**PROBLEMS TO SOLVE**
#1 Please print the stretch of the forum thread on overnight downloading from "I hope you know" through "night time download.".
#2 Translate this sentence from the forum thread on overnight downloading into Spanish: "I created a download schedule in IDM and started it before sleeping."

**SOURCE TEXT**
┏━━
No need to stay awake whole nite u can use scheduler in u r download manager along with auto shutdown option.
Browse in daylite and just leave u r pc on during nite.
It does work,one nite and 4gb would be poured to ur hdd from the wire! Else with 512kbps practical dwnd speed would be 40kbps and for 4gb it would take some 29hrs=electricity and time wasted! Go for the nite unlimited plan.


----------



## nilanko (Jul 18, 2011)

lm2k said:


> No need to stay awake whole nite u can use scheduler in u r download manager along with auto shutdown option.
> Browse in daylite and just leave u r pc on during nite.
> It does work,one nite and 4gb would be poured to ur hdd from the wire! Else with 512kbps practical dwnd speed would be 40kbps and for 4gb it would take some 29hrs=electricity and time wasted! Go for the nite unlimited plan.


I created a download schedule in IDM and started it before sleeping. Only 1 file was downloaded and the rest were not. Why? I have set it to download 1 file at a time.


----------



## lm2k (Jul 18, 2011)

nilanko said:


> I created a download schedule in IDM and started it before sleeping. Only 1 file was downloaded and the rest were not. Why? I have set it to download 1 file at a time.



did u check if the other files were in the download que tab in the scheduler window?


----------



## nilanko (Jul 18, 2011)

lm2k said:


> did u check if the other files were in the download que tab in the scheduler window?


Yes they were.


----------



## baccilus (Jul 19, 2011)

lm2k said:


> No need to stay awake whole nite u can use scheduler in u r download manager along with auto shutdown option.
> Browse in daylite and just leave u r pc on during nite.
> It does work,one nite and 4gb would be poured to ur hdd from the wire! Else with 512kbps practical dwnd speed would be 40kbps and for 4gb it would take some 29hrs=electricity and time wasted! Go for the nite unlimited plan.



I hope you know that the internet has to be reconnected after the Night time begins and reconnected before night time ends to be be counted as a night time download.
┗━━
**INFORMATION SUPPLIED**
┏━━
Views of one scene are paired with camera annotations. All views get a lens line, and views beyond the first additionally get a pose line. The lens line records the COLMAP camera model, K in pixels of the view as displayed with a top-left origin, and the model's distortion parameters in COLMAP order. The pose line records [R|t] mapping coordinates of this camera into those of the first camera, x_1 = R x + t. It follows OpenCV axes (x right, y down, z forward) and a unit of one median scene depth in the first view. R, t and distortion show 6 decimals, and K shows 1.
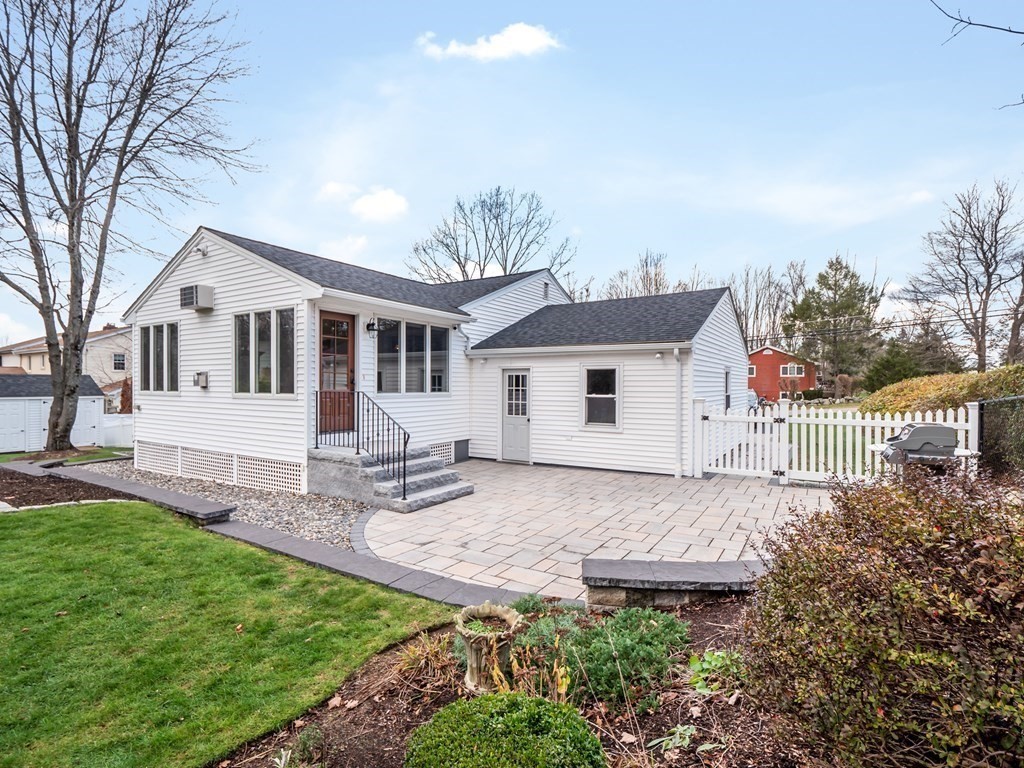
┗━━
**LIST OF SOLUTIONS**
#1
I hope you know that the internet has to be reconnected after the Night time begins and reconnected before night time ends to be be counted as a night time download.

#2 Creé una programación de descargas en IDM y la inicié antes de dormir.